Task requirements: Nothing outside the range below should be printed. Output exactly the lines from the line with "したくない賃貸戸建て探しなら日田市や久大本線日田付近に強い当社へご" to the line with "VIDEO TERKINI", both included.

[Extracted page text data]
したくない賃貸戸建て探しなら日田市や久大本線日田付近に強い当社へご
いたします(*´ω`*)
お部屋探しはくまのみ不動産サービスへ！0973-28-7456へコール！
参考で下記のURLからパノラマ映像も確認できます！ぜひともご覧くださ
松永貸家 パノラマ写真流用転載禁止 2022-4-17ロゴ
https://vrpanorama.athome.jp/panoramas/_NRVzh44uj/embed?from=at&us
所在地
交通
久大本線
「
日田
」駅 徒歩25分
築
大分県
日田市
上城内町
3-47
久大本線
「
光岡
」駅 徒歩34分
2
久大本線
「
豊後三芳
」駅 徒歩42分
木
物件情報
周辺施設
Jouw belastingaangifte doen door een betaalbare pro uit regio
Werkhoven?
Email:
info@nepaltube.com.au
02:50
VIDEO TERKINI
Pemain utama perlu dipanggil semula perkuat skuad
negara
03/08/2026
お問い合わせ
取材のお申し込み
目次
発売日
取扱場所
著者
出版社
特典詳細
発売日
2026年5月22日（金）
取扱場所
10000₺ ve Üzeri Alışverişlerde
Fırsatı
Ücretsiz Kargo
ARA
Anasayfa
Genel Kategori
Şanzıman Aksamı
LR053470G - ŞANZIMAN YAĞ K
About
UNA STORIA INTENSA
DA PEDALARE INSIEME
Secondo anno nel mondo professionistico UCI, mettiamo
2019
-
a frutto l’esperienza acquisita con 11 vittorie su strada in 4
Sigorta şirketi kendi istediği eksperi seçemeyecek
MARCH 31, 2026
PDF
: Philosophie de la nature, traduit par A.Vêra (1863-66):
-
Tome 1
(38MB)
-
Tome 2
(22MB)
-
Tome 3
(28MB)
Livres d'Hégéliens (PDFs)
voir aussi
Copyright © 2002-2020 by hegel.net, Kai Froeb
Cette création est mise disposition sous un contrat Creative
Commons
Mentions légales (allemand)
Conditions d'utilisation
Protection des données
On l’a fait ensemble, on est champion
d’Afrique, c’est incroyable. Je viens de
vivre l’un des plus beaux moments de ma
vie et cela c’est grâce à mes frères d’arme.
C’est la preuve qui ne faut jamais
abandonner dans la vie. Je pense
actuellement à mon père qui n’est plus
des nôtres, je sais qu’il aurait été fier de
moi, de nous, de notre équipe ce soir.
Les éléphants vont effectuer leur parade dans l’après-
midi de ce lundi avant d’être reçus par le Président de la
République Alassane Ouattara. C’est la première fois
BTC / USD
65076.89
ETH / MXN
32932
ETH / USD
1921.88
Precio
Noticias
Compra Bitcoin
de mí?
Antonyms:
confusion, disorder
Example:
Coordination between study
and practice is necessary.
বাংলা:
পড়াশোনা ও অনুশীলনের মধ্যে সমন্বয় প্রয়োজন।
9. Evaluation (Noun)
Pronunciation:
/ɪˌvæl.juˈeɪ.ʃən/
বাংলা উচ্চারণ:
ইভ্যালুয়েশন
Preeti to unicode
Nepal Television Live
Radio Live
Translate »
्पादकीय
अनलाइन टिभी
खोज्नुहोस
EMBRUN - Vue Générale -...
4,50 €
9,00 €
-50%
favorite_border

==

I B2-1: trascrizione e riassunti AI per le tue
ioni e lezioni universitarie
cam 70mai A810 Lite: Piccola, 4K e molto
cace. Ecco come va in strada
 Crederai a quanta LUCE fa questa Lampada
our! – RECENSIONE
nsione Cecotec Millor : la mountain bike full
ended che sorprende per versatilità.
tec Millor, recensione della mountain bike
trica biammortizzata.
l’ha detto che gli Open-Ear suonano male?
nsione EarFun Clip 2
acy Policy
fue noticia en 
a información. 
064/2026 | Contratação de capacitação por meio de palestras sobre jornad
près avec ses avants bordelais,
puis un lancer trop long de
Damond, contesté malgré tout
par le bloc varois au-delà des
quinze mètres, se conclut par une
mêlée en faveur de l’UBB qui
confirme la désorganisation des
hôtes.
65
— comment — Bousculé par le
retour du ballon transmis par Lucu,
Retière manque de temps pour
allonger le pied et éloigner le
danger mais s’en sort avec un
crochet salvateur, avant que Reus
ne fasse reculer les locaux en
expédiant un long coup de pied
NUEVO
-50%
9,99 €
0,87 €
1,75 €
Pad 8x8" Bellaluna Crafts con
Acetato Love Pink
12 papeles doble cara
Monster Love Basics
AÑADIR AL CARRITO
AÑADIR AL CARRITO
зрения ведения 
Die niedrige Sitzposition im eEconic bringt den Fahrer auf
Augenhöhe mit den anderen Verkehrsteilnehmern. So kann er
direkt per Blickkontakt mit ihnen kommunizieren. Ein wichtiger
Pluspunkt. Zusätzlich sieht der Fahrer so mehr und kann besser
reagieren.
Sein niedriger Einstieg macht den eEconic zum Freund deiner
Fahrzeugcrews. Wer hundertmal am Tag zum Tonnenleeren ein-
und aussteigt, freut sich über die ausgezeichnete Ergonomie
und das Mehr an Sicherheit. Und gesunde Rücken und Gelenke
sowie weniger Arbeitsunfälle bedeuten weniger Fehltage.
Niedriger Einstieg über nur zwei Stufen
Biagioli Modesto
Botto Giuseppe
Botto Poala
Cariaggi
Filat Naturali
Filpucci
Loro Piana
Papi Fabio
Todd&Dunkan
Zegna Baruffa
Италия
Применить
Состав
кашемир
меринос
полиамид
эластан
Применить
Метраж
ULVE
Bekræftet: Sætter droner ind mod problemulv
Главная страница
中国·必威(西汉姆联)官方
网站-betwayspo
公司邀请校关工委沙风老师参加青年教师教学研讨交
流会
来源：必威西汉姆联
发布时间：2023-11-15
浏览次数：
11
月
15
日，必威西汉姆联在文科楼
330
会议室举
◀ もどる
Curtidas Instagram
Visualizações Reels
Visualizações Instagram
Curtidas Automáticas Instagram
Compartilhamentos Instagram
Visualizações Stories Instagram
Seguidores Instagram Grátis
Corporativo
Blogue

Response to the task:
したくない賃貸戸建て探しなら日田市や久大本線日田付近に強い当社へご
いたします(*´ω`*)
お部屋探しはくまのみ不動産サービスへ！0973-28-7456へコール！
参考で下記のURLからパノラマ映像も確認できます！ぜひともご覧くださ
松永貸家 パノラマ写真流用転載禁止 2022-4-17ロゴ
https://vrpanorama.athome.jp/panoramas/_NRVzh44uj/embed?from=at&us
所在地
交通
久大本線
「
日田
」駅 徒歩25分
築
大分県
日田市
上城内町
3-47
久大本線
「
光岡
」駅 徒歩34分
2
久大本線
「
豊後三芳
」駅 徒歩42分
木
物件情報
周辺施設
Jouw belastingaangifte doen door een betaalbare pro uit regio
Werkhoven?
Email:
info@nepaltube.com.au
02:50
VIDEO TERKINI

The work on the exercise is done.